§ PETUNJUK PENGERJAAN:
- A) Dalam teks tentang seminar bahasa Papua (Moi), siapa yang membuka kegiatan seminar itu secara resmi?
- B) Tuliskan lanjutan teks tentang seminar bahasa Papua (Moi) mulai dari kalimat sesudah bagian terakhir yang ditampilkan.

-------- TEKS HASIL EKSTRAKSI

Humas IAIN Sorong- Seminar dan studi literatur Penguatan dan Pemetaan Bahasa Papua (Moi) yang digelar Unit Pelaksana Teknis (UPT) Bahasa Institut Agama Islam Negeri (IAIN) Sorong, di Aula Fakultas Tarbiyah, Selasa (7/11) menghadirkan narasumber Luther Salamala, S.Pd M.P.A yang sehari-hari Staf Ahli Bupati Sorong Bidang Kemasyarakatan.
Kehadiran Luther Salamala di “Kampus Hijau” IAIN Sorong merupakan yang kedua kalinya. Dan Ia pun sangat wellcome memenuhi undangan panitia sebagai narasumber ditengah kesibukannya yang padat.
Kegiatan seminar yang mengusung tema “Mencintai Bahasa Lokal, Biar Kitorang tra Punah” dibuka secara resmi oleh Plh Rektor IAIN Dr Muhammad Rusdi Rasyid, M.Pd.I yang sehari-hari Wakil Rektor I IAIN Sorong.
Dalam sambutannya, Rusdi Rasyid mengatakan, saat ini ratusan bahasa sudah punah di muka bumi. Hal ini karena penuturnya sudah tidak ada. “Kenapa tidak ada penuturnya, karena manusia yang baru lahir tidak tahu lagi bahasa bapaknya, bahasa neneknya yang biasa digunakan,”ujar Rusdi Rasyid.
Karena itu bahasa tertentu, seperti bahasa ibrani kini tidak digunakan lagi sebagai bahasa sehari-hari karena diaggap sudah punah. “Yang tertinggal adalah tulisannya, tapi tidak digunakan dalam bahasa sehari-hari seperti yang kita gunakan sekarang yakni bahasa melayu atau Bahasa Indonesia,”ujar Wakil Rektor I Dr Muhammad Rusdi Rasyid.
Lanjut dikatakan, ada bahasa yang punah karena tidak digunakan dan ada bahasa baru yang terus menerus berkembang. Bahasa Indonesia akan selalu berkembang. Ada yang kosa katanya tidak lagi digunakan tapi bertransformasi.
Contoh Bahasa Indonesia yang tidak digunakan lagi, seperti kata pakansi yang artinya libur. “Orang tua kita dulu bilang pakansi (libur). Sekarang saya tidak pernah lagi orang mengatakan ayo pakansi itu sudah tidak ada lagi, itu serapan dari Bahasa Inggris,”tandasnya.
Karena bahasa terus bertransformasi, bisa jadi kelak kata libur akan diganti dengan kata lain atau bisa juga kembali dengan kata pakansi. Atau berubah dengan bahasa yang lain.

----------------
-------- DATA YANG DIBERIKAN

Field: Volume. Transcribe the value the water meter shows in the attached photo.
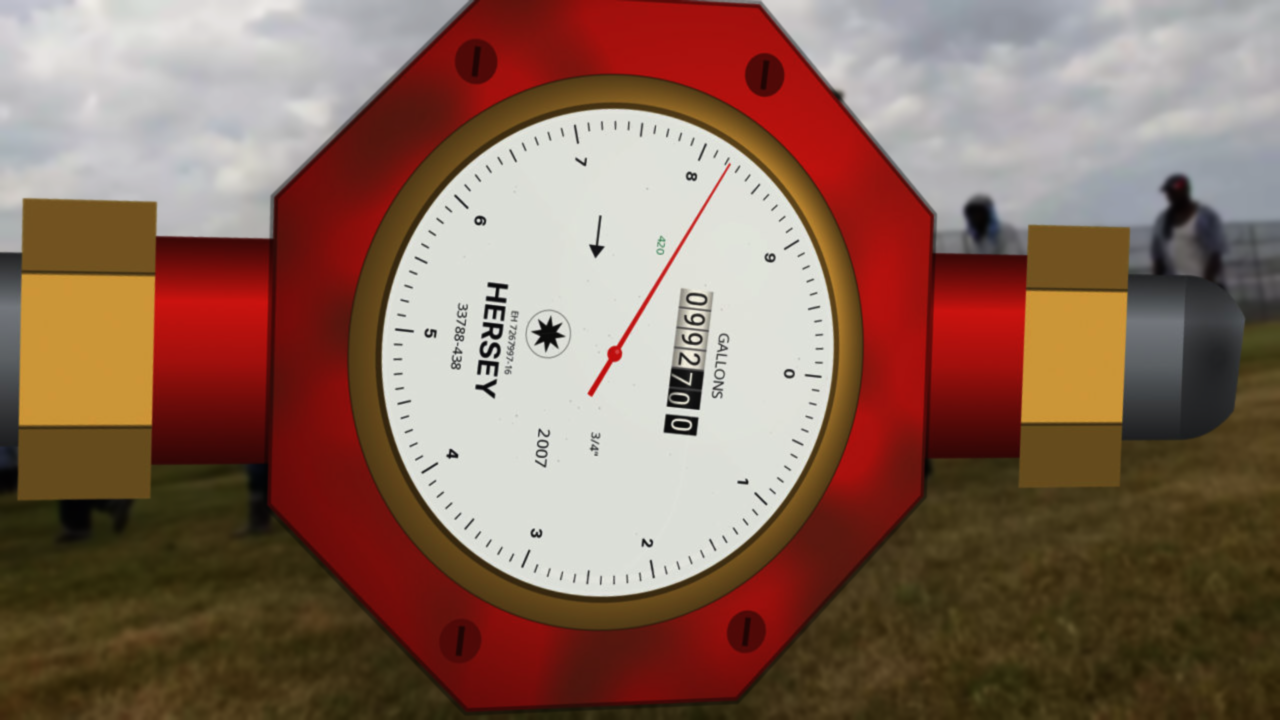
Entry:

----------------
-------- DATA YANG DIBERIKAN

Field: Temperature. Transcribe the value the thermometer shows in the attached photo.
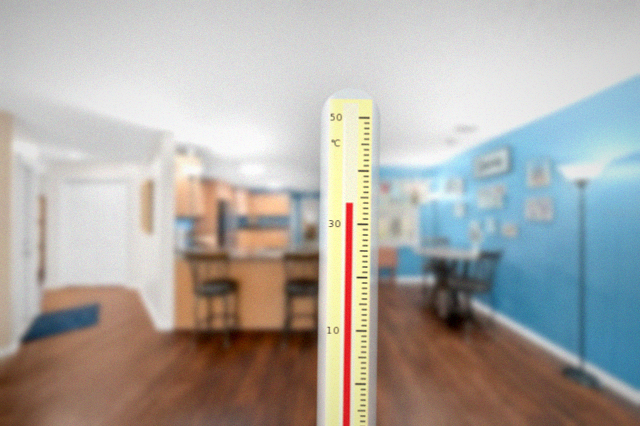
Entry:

----------------

§ HASIL TIAP TUGAS:
- A) Plh Rektor IAIN Dr Muhammad Rusdi Rasyid, M.Pd.I, yang sehari-hari menjabat Wakil Rektor I IAIN Sorong.

- B)
“Begitulah yang namanya manusia suka bahasa yang dianggap keren. Kerennya satu kata itu hanya kesepakatan saja, padahal sebenarnya pakansi itu keren juga . Tapi dianggap tidak keren karena dianggap sudah lama atau sudah usang atau sudah bosan digunakan. Bahkan terkesan itu kan nenek kita yang pakai,”tutur Rusdi Rasyid.
Sementara itu, Luther Salamala, S.Pd M.P.A dalam paparan materinya mengungkapkan, jumlah bahasa daerah di Papua mencapai hingga 428 bahasa daerah.
Moi dalam bahasa Moi dialek Kelim adalah lembut, halus, kecil dan baik. Dari begitu banyaknya bahasa daerah di Tanah Papua, Bahasa Moi pun sangat beragam. Hal ini terlihat dalam persebaran Bahasa Moi dan dialek dan idioleknya , seperti ada Sal Dialek Kelim, Sal Moraid, Sal Klabra, Sal Kamuna, Sal Maya dan lainnya.
Namun yang banyak dipakai dalam komunikasi dan sebagai bahasa penghubung adalah dialek Moi Kelim. Kepada peserta seminar , Luther Salamala yang memaparkan materi dengan slide juga memberikan contoh Bahasa Moi dan dialeknya.
Suasana seminar yang diikuti para dosen, staf dan mahasiswa IAIN Sorong serta perwakilan guru dari berbagai sekolah cukup hidup, hal ini terlihat dari antusiasnya peserta untuk ingin mengetahui Bahasa Moi, seperti lewat ucapan “Lawobok” yang artinya “selamat pagi”.
Di lingkup Pemerintah Kabupaten Sorong, sapaan selamat pagi, selamat siang dalam Bahasa Moi tidak asing lagi terdengar dimana setiap pejabat wajib menggunakan sapaan Bahasa Moi itu dalam setiap pembukaan kegiatan. Bahkan di kalangan pelajar SD di Kabupaten Sorong, Bahasa Moi jadi muatan kurikulum lokal.
Untuk mengetahui lebih dalam tentang Bahasa Moi, Luther Salamala dalam slidenya mengungkapkan nama-nama yang pernah menulis tentang Bahasa Moi, diantaranya ada mantan Bupati Sorong 2 periode Dr Drs Stevanus Malak, M.Si dan Dr Waode yang menerbitkan Kamus Bahasa Moi Kelim, selain itu juga ada Septinus Lobat, SH MPA (Pj Walikota Sorong) yang membuat Kamus Bahasa Moi Klabra.
Yang ditekankan oleh Luther Salamala, dimana pun kita berada maka perlu mengetahui bahasa ataupun dialek daerah setempat. Jangan sudah puluhan tahun di Papua tidak tahu apa yang diketahui tentang Papua,khususnya Bahasa Moi. “Ko (kamu) pi (pergi) mana”, “Sa (saya) pi situ”, merupakan contoh dialek Papua yang sangat lazim digunakan dalam percakapan sehari-hari.
Luther Salamala yang dalam penyajian meterinya sesekali ber-Bahasa Inggris sangat fasih dengan dialek beberapa daerah seperti Manado dan Makassar, Sulsel.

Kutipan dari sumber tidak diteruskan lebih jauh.